» **The problem**
Skip the images. Copy the records exactly as written.

◇ ◇ ◇ ◇

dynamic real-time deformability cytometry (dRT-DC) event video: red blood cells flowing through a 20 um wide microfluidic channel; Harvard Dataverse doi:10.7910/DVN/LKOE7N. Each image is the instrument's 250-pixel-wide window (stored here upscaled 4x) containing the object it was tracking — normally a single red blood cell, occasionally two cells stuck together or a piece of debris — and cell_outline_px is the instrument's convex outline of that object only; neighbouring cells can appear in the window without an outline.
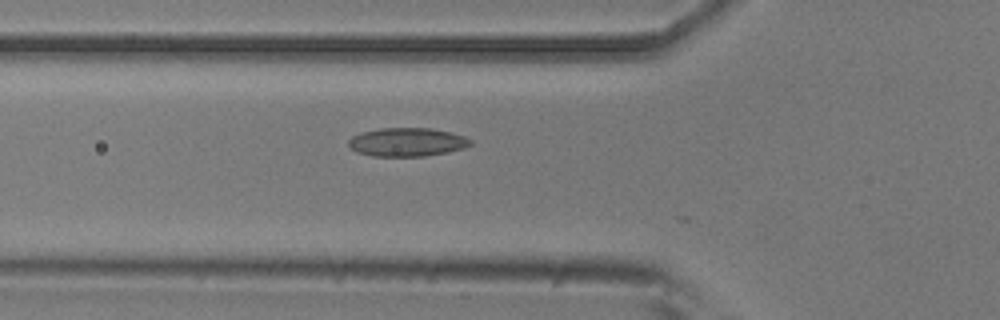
{"species": "common noctule bat (a hibernating species)", "species_latin": "Nyctalus noctula", "temperature_condition": "room temperature", "stored_images_in_passage": 4, "camera_frame_rate_fps": 3000, "um_per_image_px": 0.085, "animal": {"sex": "male", "body_mass_g": 20.5, "forearm_length_mm": 52.5}, "frame": {"image": 1, "passage_image": 4, "time_ms": 4.333, "image_size_px": [1000, 320], "cell_outline_px": [[472, 144], [464, 148], [448, 152], [424, 156], [372, 156], [356, 152], [348, 144], [348, 140], [352, 136], [360, 132], [380, 128], [432, 128], [452, 132], [464, 136], [472, 140]], "centroid_in_image_um": [34.61, 12.07], "position_along_channel_um": 91.2, "area_um2": 20.46}}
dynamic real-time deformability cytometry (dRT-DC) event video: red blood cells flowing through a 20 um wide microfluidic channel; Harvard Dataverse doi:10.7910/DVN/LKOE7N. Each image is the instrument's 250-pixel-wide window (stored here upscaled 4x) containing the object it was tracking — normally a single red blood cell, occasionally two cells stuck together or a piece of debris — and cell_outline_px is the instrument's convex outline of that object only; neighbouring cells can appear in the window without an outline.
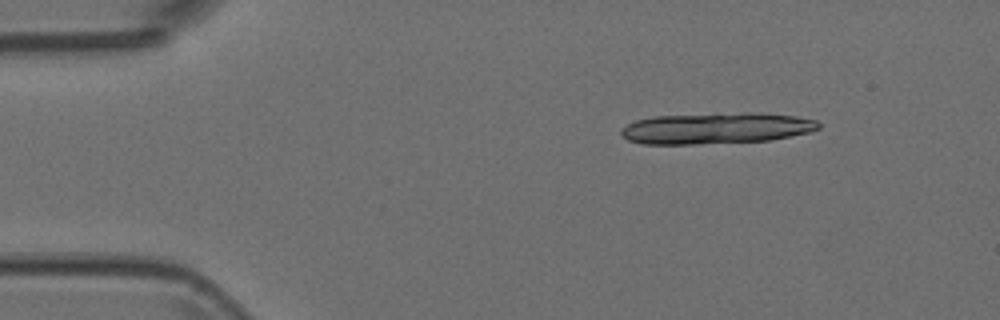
{"species": "Egyptian fruit bat (a non-hibernating species)", "species_latin": "Rousettus aegyptiacus", "temperature_condition": "room temperature", "stored_images_in_passage": 6, "camera_frame_rate_fps": 3000, "um_per_image_px": 0.085, "animal": {"sex": "female"}, "frame": {"image": 1, "passage_image": 2, "time_ms": 0.333, "image_size_px": [1000, 320], "cell_outline_px": [[820, 128], [812, 132], [772, 140], [692, 144], [644, 144], [628, 140], [620, 132], [620, 128], [636, 120], [652, 116], [748, 112], [752, 112], [796, 116], [816, 120], [820, 124]], "centroid_in_image_um": [60.9, 10.9], "position_along_channel_um": 24.1, "area_um2": 36.01}}
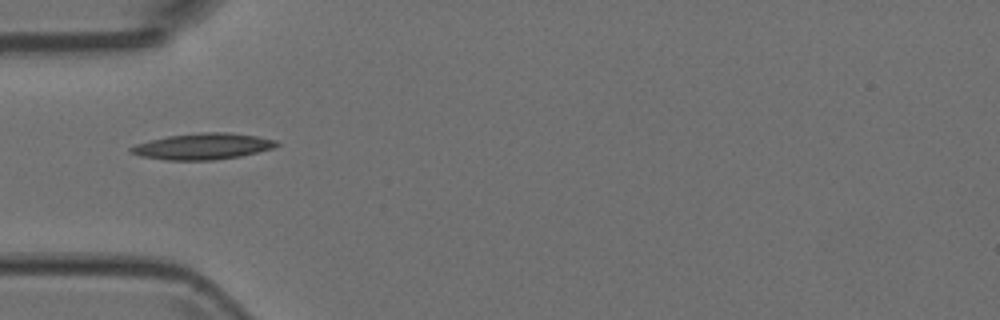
{"frame": {"image": 2, "passage_image": 5, "time_ms": 1.333, "image_size_px": [1000, 320], "cell_outline_px": [[280, 144], [272, 148], [240, 156], [212, 160], [164, 160], [140, 156], [128, 152], [128, 148], [136, 144], [168, 136], [204, 132], [228, 132], [256, 136], [276, 140]], "centroid_in_image_um": [17.2, 12.44], "position_along_channel_um": 67.8, "area_um2": 22.08}}
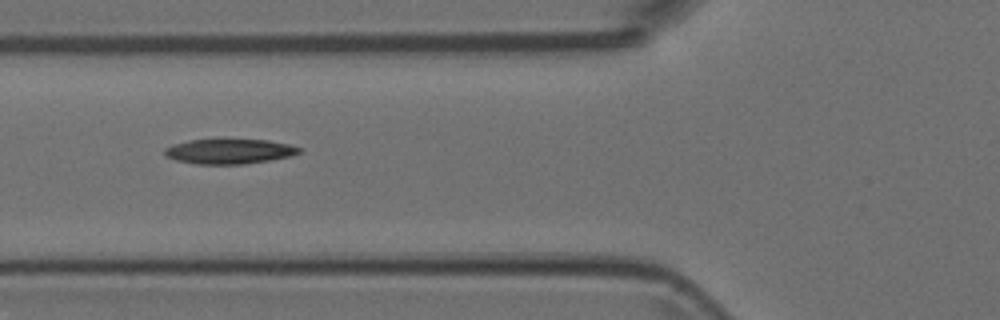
{"frame": {"image": 3, "passage_image": 6, "time_ms": 1.667, "image_size_px": [1000, 320], "cell_outline_px": [[300, 152], [292, 156], [244, 164], [196, 164], [176, 160], [164, 156], [164, 148], [172, 144], [188, 140], [268, 140], [288, 144], [300, 148]], "centroid_in_image_um": [19.44, 12.87], "position_along_channel_um": 106.4, "area_um2": 19.42}}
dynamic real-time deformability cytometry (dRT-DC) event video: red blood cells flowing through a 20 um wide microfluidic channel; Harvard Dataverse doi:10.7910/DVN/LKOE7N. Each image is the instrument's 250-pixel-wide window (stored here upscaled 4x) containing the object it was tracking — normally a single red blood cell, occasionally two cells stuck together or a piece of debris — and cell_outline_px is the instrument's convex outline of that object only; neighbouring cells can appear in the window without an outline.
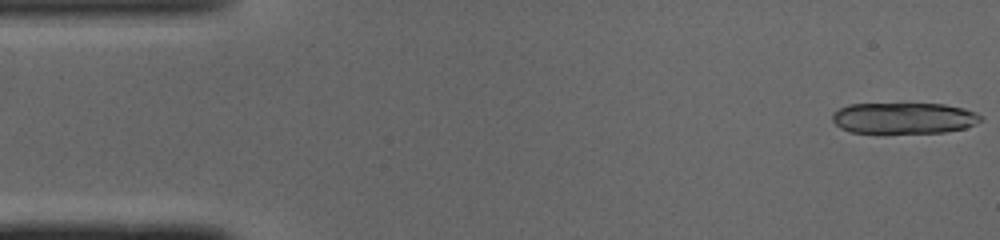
{"species": "common noctule bat (a hibernating species)", "species_latin": "Nyctalus noctula", "temperature_condition": "cold", "stored_images_in_passage": 42, "camera_frame_rate_fps": 3000, "um_per_image_px": 0.085, "animal": {"sex": "male", "body_mass_g": 19.0, "forearm_length_mm": 50.8}, "frame": {"image": 1, "passage_image": 1, "time_ms": 0.0, "image_size_px": [1000, 240], "cell_outline_px": [[984, 120], [964, 128], [944, 132], [848, 132], [840, 128], [832, 120], [832, 112], [848, 104], [944, 104], [964, 108], [976, 112], [984, 116]], "centroid_in_image_um": [76.84, 10.03], "position_along_channel_um": 8.2, "area_um2": 26.88}}
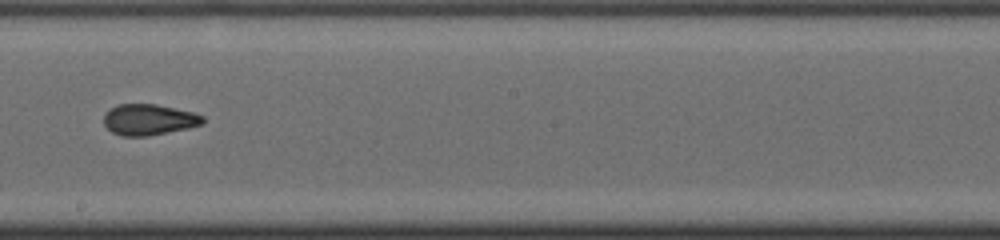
{"frame": {"image": 2, "passage_image": 27, "time_ms": 8.667, "image_size_px": [1000, 240], "cell_outline_px": [[204, 124], [188, 128], [148, 136], [124, 136], [112, 132], [104, 124], [104, 116], [112, 108], [120, 104], [156, 104], [192, 112], [204, 116]], "centroid_in_image_um": [12.68, 10.17], "position_along_channel_um": 235.5, "area_um2": 17.69}}
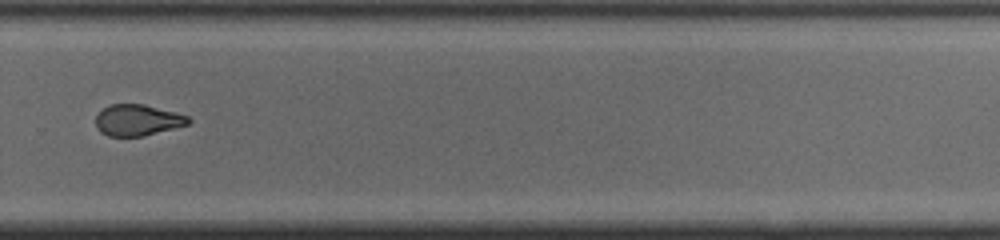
{"frame": {"image": 3, "passage_image": 33, "time_ms": 10.667, "image_size_px": [1000, 240], "cell_outline_px": [[192, 120], [188, 124], [144, 136], [108, 136], [100, 132], [96, 128], [96, 116], [108, 104], [144, 104], [176, 112], [188, 116]], "centroid_in_image_um": [11.68, 10.21], "position_along_channel_um": 318.1, "area_um2": 16.88}, "authors_computed_cell_mechanics": {"area_um2": 18.4093, "velocity_mm_per_s": 4.1208, "shape_relaxation_time_tau1_ms": null, "shape_relaxation_time_tau2_ms": 2.6893, "deformation_change_tau1": null, "deformation_change_tau2": 0.1099}}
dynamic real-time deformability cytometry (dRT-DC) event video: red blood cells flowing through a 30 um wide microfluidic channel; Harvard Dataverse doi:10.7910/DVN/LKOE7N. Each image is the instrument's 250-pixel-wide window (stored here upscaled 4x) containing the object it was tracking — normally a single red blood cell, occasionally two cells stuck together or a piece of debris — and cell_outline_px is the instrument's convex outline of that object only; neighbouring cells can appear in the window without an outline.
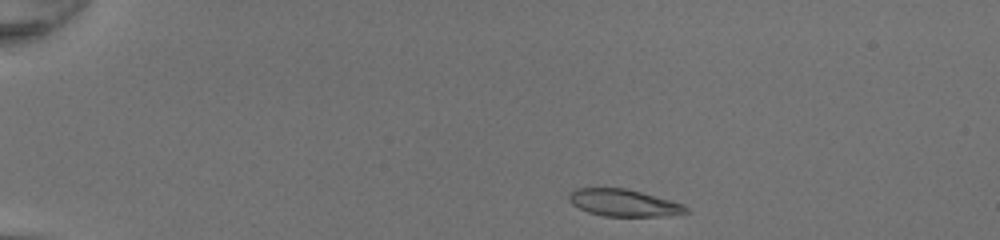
{"species": "common noctule bat (a hibernating species)", "species_latin": "Nyctalus noctula", "temperature_condition": "room temperature", "stored_images_in_passage": 21, "camera_frame_rate_fps": 3000, "um_per_image_px": 0.085, "animal": {"sex": "female", "body_mass_g": 20.0, "forearm_length_mm": 54.0}, "frame": {"image": 1, "passage_image": 1, "time_ms": 0.0, "image_size_px": [1000, 240], "cell_outline_px": [[692, 212], [668, 216], [604, 216], [588, 212], [572, 204], [568, 200], [568, 196], [572, 188], [624, 188], [672, 200], [684, 204]], "centroid_in_image_um": [53.04, 17.24], "position_along_channel_um": 32.0, "area_um2": 18.61}}
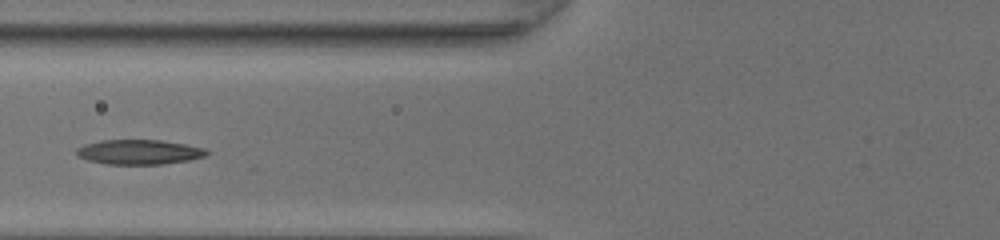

◇ ◇ ◇ ◇

» **Answer to this problem**
dynamic real-time deformability cytometry (dRT-DC) event video: red blood cells flowing through a 20 um wide microfluidic channel; Harvard Dataverse doi:10.7910/DVN/LKOE7N. Each image is the instrument's 250-pixel-wide window (stored here upscaled 4x) containing the object it was tracking — normally a single red blood cell, occasionally two cells stuck together or a piece of debris — and cell_outline_px is the instrument's convex outline of that object only; neighbouring cells can appear in the window without an outline.
{"species": "common noctule bat (a hibernating species)", "species_latin": "Nyctalus noctula", "temperature_condition": "room temperature", "stored_images_in_passage": 4, "camera_frame_rate_fps": 3000, "um_per_image_px": 0.085, "animal": {"sex": "male", "body_mass_g": 20.5, "forearm_length_mm": 52.5}, "frame": {"image": 1, "passage_image": 4, "time_ms": 4.333, "image_size_px": [1000, 320], "cell_outline_px": [[472, 144], [464, 148], [448, 152], [424, 156], [372, 156], [356, 152], [348, 144], [348, 140], [352, 136], [360, 132], [380, 128], [432, 128], [452, 132], [464, 136], [472, 140]], "centroid_in_image_um": [34.61, 12.07], "position_along_channel_um": 91.2, "area_um2": 20.46}}
dynamic real-time deformability cytometry (dRT-DC) event video: red blood cells flowing through a 20 um wide microfluidic channel; Harvard Dataverse doi:10.7910/DVN/LKOE7N. Each image is the instrument's 250-pixel-wide window (stored here upscaled 4x) containing the object it was tracking — normally a single red blood cell, occasionally two cells stuck together or a piece of debris — and cell_outline_px is the instrument's convex outline of that object only; neighbouring cells can appear in the window without an outline.
{"species": "Egyptian fruit bat (a non-hibernating species)", "species_latin": "Rousettus aegyptiacus", "temperature_condition": "room temperature", "stored_images_in_passage": 6, "camera_frame_rate_fps": 3000, "um_per_image_px": 0.085, "animal": {"sex": "female"}, "frame": {"image": 1, "passage_image": 2, "time_ms": 0.333, "image_size_px": [1000, 320], "cell_outline_px": [[820, 128], [812, 132], [772, 140], [692, 144], [644, 144], [628, 140], [620, 132], [620, 128], [636, 120], [652, 116], [748, 112], [752, 112], [796, 116], [816, 120], [820, 124]], "centroid_in_image_um": [60.9, 10.9], "position_along_channel_um": 24.1, "area_um2": 36.01}}
{"frame": {"image": 2, "passage_image": 5, "time_ms": 1.333, "image_size_px": [1000, 320], "cell_outline_px": [[280, 144], [272, 148], [240, 156], [212, 160], [164, 160], [140, 156], [128, 152], [128, 148], [136, 144], [168, 136], [204, 132], [228, 132], [256, 136], [276, 140]], "centroid_in_image_um": [17.2, 12.44], "position_along_channel_um": 67.8, "area_um2": 22.08}}
{"frame": {"image": 3, "passage_image": 6, "time_ms": 1.667, "image_size_px": [1000, 320], "cell_outline_px": [[300, 152], [292, 156], [244, 164], [196, 164], [176, 160], [164, 156], [164, 148], [172, 144], [188, 140], [268, 140], [288, 144], [300, 148]], "centroid_in_image_um": [19.44, 12.87], "position_along_channel_um": 106.4, "area_um2": 19.42}}
dynamic real-time deformability cytometry (dRT-DC) event video: red blood cells flowing through a 20 um wide microfluidic channel; Harvard Dataverse doi:10.7910/DVN/LKOE7N. Each image is the instrument's 250-pixel-wide window (stored here upscaled 4x) containing the object it was tracking — normally a single red blood cell, occasionally two cells stuck together or a piece of debris — and cell_outline_px is the instrument's convex outline of that object only; neighbouring cells can appear in the window without an outline.
{"species": "common noctule bat (a hibernating species)", "species_latin": "Nyctalus noctula", "temperature_condition": "cold", "stored_images_in_passage": 42, "camera_frame_rate_fps": 3000, "um_per_image_px": 0.085, "animal": {"sex": "male", "body_mass_g": 19.0, "forearm_length_mm": 50.8}, "frame": {"image": 1, "passage_image": 1, "time_ms": 0.0, "image_size_px": [1000, 240], "cell_outline_px": [[984, 120], [964, 128], [944, 132], [848, 132], [840, 128], [832, 120], [832, 112], [848, 104], [944, 104], [964, 108], [976, 112], [984, 116]], "centroid_in_image_um": [76.84, 10.03], "position_along_channel_um": 8.2, "area_um2": 26.88}}
{"frame": {"image": 2, "passage_image": 27, "time_ms": 8.667, "image_size_px": [1000, 240], "cell_outline_px": [[204, 124], [188, 128], [148, 136], [124, 136], [112, 132], [104, 124], [104, 116], [112, 108], [120, 104], [156, 104], [192, 112], [204, 116]], "centroid_in_image_um": [12.68, 10.17], "position_along_channel_um": 235.5, "area_um2": 17.69}}
{"frame": {"image": 3, "passage_image": 33, "time_ms": 10.667, "image_size_px": [1000, 240], "cell_outline_px": [[192, 120], [188, 124], [144, 136], [108, 136], [100, 132], [96, 128], [96, 116], [108, 104], [144, 104], [176, 112], [188, 116]], "centroid_in_image_um": [11.68, 10.21], "position_along_channel_um": 318.1, "area_um2": 16.88}, "authors_computed_cell_mechanics": {"area_um2": 18.4093, "velocity_mm_per_s": 4.1208, "shape_relaxation_time_tau1_ms": null, "shape_relaxation_time_tau2_ms": 2.6893, "deformation_change_tau1": null, "deformation_change_tau2": 0.1099}}
dynamic real-time deformability cytometry (dRT-DC) event video: red blood cells flowing through a 30 um wide microfluidic channel; Harvard Dataverse doi:10.7910/DVN/LKOE7N. Each image is the instrument's 250-pixel-wide window (stored here upscaled 4x) containing the object it was tracking — normally a single red blood cell, occasionally two cells stuck together or a piece of debris — and cell_outline_px is the instrument's convex outline of that object only; neighbouring cells can appear in the window without an outline.
{"species": "common noctule bat (a hibernating species)", "species_latin": "Nyctalus noctula", "temperature_condition": "room temperature", "stored_images_in_passage": 21, "camera_frame_rate_fps": 3000, "um_per_image_px": 0.085, "animal": {"sex": "female", "body_mass_g": 20.0, "forearm_length_mm": 54.0}, "frame": {"image": 1, "passage_image": 1, "time_ms": 0.0, "image_size_px": [1000, 240], "cell_outline_px": [[692, 212], [668, 216], [604, 216], [588, 212], [572, 204], [568, 200], [568, 196], [572, 188], [624, 188], [672, 200], [684, 204]], "centroid_in_image_um": [53.04, 17.24], "position_along_channel_um": 32.0, "area_um2": 18.61}}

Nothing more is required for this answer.